En medio del ruido cotidiano, de las clases, los compromisos y las prisas propias de la vida universitaria, 26 jóvenes de la PUCESD aceptaron una invitación poco habitual: detenerse. Detenerse para escuchar, para mirarse por dentro y para dejar que el tiempo de Adviento abriera espacio a la pregunta y a la esperanza. Así se vivió el Motus Christi en Santo Domingo (Ecuador).
Desde el inicio, el encuentro se desarrolló en un clima de sencillez y confianza. El propósito era claro: preparar el corazón, incluso allí donde está herido, para la Navidad de Jesús. A través de momentos de silencio, reflexión personal y compartir fraterno, los jóvenes comenzaron a descubrir una imagen de Dios distinta a la que muchos traían consigo: un Dios que no juzga, sino que escucha y camina con ellos en la vida cotidiana.

Poco a poco, el silencio fue haciendo su trabajo. Algunos jóvenes expresaron haber encontrado una paz inesperada. “Sentí un alivio por dentro”, compartía uno de ellos al finalizar uno de los momentos personales, poniendo palabras a una experiencia difícil de explicar.
El Motus Christi se convirtió también en un espacio para abrir el corazón. Hubo quienes lograron dejar en manos de Dios aquello que venía pesando desde hacía tiempo. “No pensé que esto me iba a tocar así el corazón”, confesaba una joven, sorprendida por lo vivido durante la jornada.

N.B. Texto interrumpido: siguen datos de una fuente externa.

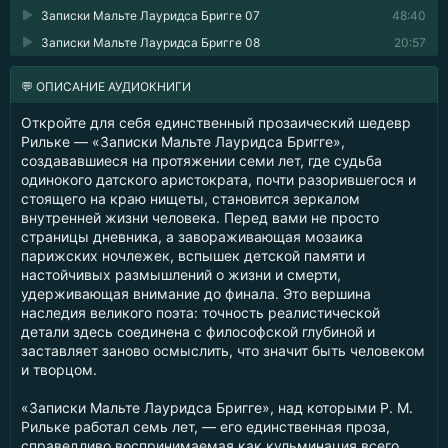
Записки Мальте Лауридса Бригге 07
48:40
Записки Мальте Лауридса Бригге 08
20:57
💬 ОПИСАНИЕ АУДИОКНИГИ
Откройте для себя единственный прозаический шедевр
Рильке — «Записки Мальте Лауридса Бригге»,
создававшиеся на протяжении семи лет, где судьба
одинокого датского аристократа, почти разорившегося и
стоящего на краю нищеты, становится зеркалом
внутренней жизни человека. Перед вами не просто
страницы дневника, а завораживающая мозаика
парижских ночлежек, вспышек детской памяти и
настойчивых размышлений о жизни и смерти,
удерживающая внимание до финала. Это вершина
наследия великого поэта: точность реалистической
детали здесь соединена с философской глубиной и
заставляет заново осмыслить, что значит быть человеком
и творцом.
«Записки Мальте Лауридса Бригге», над которыми Р. М.
Рильке работал семь лет, — его единственная проза,
справедливо воспринимаемая как кульминация всего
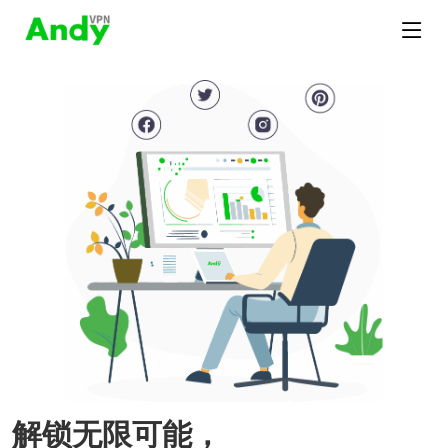
解锁无限可能，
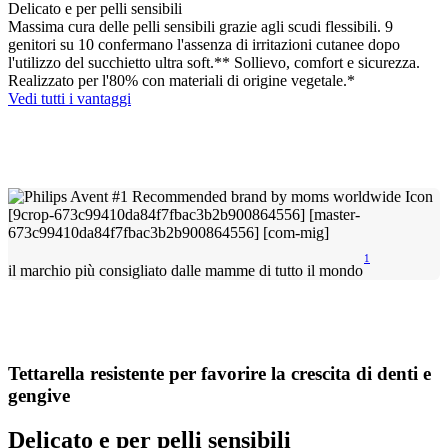
Delicato e per pelli sensibili
Massima cura delle pelli sensibili grazie agli scudi flessibili. 9
genitori su 10 confermano l'assenza di irritazioni cutanee dopo
l'utilizzo del succhietto ultra soft.** Sollievo, comfort e sicurezza.
Realizzato per l'80% con materiali di origine vegetale.*
Vedi tutti i vantaggi
1
il marchio più consigliato dalle mamme di tutto il mondo
Tettarella resistente per favorire la crescita di denti e
gengive
Delicato e per pelli sensibili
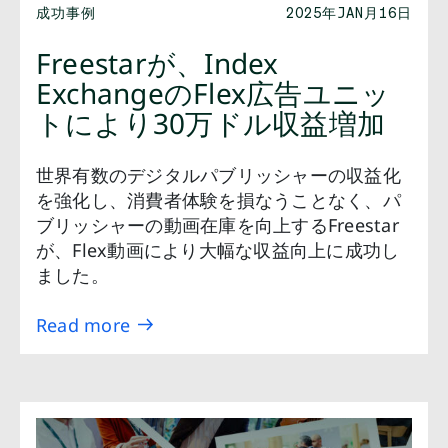
成功事例
2025年JAN月16日
Freestarが、Index
ExchangeのFlex広告ユニッ
トにより30万ドル収益増加
世界有数のデジタルパブリッシャーの収益化
を強化し、消費者体験を損なうことなく、パ
ブリッシャーの動画在庫を向上するFreestar
が、Flex動画により大幅な収益向上に成功し
ました。
Read more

A lo largo del día no faltaron las risas, las preguntas profundas ni los momentos de simple compañía. Todo se vivió en un ambiente de fraternidad auténtica, donde nadie caminó solo y cada historia fue acogida con respeto. Para algunos, la experiencia marcó un antes y un después: “Me voy diferente, más tranquilo y con ganas de servir”, expresaba uno de los participantes al concluir el encuentro.
Este Motus Christi dejó frutos visibles: corazones más abiertos, una mayor conciencia de la presencia de Dios Padre y una inquietud serena por seguir a Cristo desde lo cotidiano. Para muchos jóvenes, fue un recordatorio sencillo pero profundo: Dios se deja encontrar cuando se le regala tiempo, silencio y un corazón sincero.